The Fourth Trail
THE ROAD TO FAITH
The Fourth Trail
THE ROAD TO FAITH
It has been some time since I sat down to work at my table under the tall spruce trees. I have had an experience during the past five or six days which is one of my rewards for letting nature live, and, for a space, it quite completely upset me, so far as work was concerned.
In other words, I have been having an experience with a species of vermin which I love. The baby vermin of this particular species are, to me, almost as lovable and quite as cute in their ways as human babies; and for the adult vermin, the mothers and fathers of the babies, I have a far greater love and respect than I have for many males and females of my own breed. And, taking it all round, they are a cleaner, handsomer, and more wholesome-looking lot than the average crowd of humans, though they are—because of the mightiness of man’s edict—nothing more than vermin.
I am speaking of bears. A few years ago, one of my most thrilling sports was to hunt them—blacks, grizzlies, and polars. Now I consider them, in a way, my brothers, and I am having a lot of fun in the comradeship. I am filled with resentment when I consider that in all the states of this country, with the exception of two or three, the law says these friends of mine are “vermin,” along with lice and fleas and maggots, and that they may be killed on sight, babies and all, because,—perhaps once in his lifetime,—a bear living very close to civilization may make a meal of pig or lamb. If every human mother in the land could hold a baby cub in her arms for five minutes, there would be such an uprising of feminine sympathy that the laws would be repealed.
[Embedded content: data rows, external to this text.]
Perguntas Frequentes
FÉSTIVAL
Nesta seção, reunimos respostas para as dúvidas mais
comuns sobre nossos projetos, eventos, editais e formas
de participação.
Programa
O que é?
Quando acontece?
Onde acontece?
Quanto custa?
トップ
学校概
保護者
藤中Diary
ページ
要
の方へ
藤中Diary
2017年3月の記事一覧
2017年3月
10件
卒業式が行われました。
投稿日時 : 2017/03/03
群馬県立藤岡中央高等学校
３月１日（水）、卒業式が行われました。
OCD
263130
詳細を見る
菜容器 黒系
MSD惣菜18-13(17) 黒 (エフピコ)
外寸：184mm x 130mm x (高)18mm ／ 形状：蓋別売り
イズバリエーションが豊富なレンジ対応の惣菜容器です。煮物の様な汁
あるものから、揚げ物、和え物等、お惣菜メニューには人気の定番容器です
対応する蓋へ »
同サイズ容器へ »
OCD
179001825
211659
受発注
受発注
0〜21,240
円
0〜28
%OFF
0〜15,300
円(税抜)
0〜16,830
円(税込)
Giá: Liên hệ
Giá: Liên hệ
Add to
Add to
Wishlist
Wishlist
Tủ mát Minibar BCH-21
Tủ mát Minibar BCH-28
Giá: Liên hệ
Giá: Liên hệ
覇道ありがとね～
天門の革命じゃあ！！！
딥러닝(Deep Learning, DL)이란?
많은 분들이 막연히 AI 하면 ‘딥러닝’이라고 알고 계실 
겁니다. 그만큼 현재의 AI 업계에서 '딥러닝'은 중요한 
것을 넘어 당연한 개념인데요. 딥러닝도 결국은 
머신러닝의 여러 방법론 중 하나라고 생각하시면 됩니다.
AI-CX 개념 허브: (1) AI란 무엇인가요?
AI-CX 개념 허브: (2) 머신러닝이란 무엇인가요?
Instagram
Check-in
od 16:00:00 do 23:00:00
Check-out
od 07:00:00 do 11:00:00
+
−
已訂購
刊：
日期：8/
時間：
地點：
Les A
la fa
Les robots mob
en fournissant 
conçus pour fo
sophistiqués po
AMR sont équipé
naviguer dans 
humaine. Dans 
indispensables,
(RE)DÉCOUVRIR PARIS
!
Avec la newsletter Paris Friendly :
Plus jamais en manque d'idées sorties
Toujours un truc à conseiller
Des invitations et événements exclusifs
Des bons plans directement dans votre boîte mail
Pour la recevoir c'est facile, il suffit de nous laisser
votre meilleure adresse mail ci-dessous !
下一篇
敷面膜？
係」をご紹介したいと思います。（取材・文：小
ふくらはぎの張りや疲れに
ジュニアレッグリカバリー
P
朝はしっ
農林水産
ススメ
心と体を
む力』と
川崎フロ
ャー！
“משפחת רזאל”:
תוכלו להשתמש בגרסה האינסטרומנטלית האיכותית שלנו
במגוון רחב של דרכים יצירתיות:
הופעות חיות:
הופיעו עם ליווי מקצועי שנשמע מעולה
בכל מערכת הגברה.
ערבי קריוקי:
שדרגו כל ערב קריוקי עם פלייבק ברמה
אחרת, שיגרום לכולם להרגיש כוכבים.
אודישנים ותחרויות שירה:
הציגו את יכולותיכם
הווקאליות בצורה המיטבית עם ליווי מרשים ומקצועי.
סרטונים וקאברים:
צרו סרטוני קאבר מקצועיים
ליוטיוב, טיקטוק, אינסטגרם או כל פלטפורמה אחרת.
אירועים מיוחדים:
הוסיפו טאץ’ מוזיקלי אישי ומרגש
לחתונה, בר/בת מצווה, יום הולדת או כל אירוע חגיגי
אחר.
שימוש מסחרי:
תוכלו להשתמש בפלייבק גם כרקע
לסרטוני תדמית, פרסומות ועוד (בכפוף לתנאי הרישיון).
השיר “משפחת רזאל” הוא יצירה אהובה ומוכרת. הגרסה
In thinking again of our mothers, I would give a good year of my life if a million of them could have seen what I have seen during the past few days. For, after all, I believe that nearly all great movements toward better and bigger and more beautiful things must and will begin with women. No amount of “equality” will ever take that blessed superiority to men away from them. To-day, even religion, shameful to men as the fact may be, rests on a pillar of women’s white shoulders, and all the faith that the world possesses first finds its resting-place in their soft breasts. And I look ahead to the day, with unbounded faith of my own, when women will see, and understand, and begin the great fight toward comradeship with all that other life which is so utterly dependent about them now—life which throbs and urges in every living thing from the grass-blade and the oak to the “instinct” creatures of flesh and blood. Then shall we have a “religion of nature,” with a force and a might behind it which will glorify the earth, and man will come to realize that he is not God, but only an insignificantly small part of God’s handiwork. And when man comes to that point, where he casts off his arrogance and his ego, then will the time have come for the birth of a satisfying and universal faith in that great and all-embracing Power which we know and speak of in our own language as God.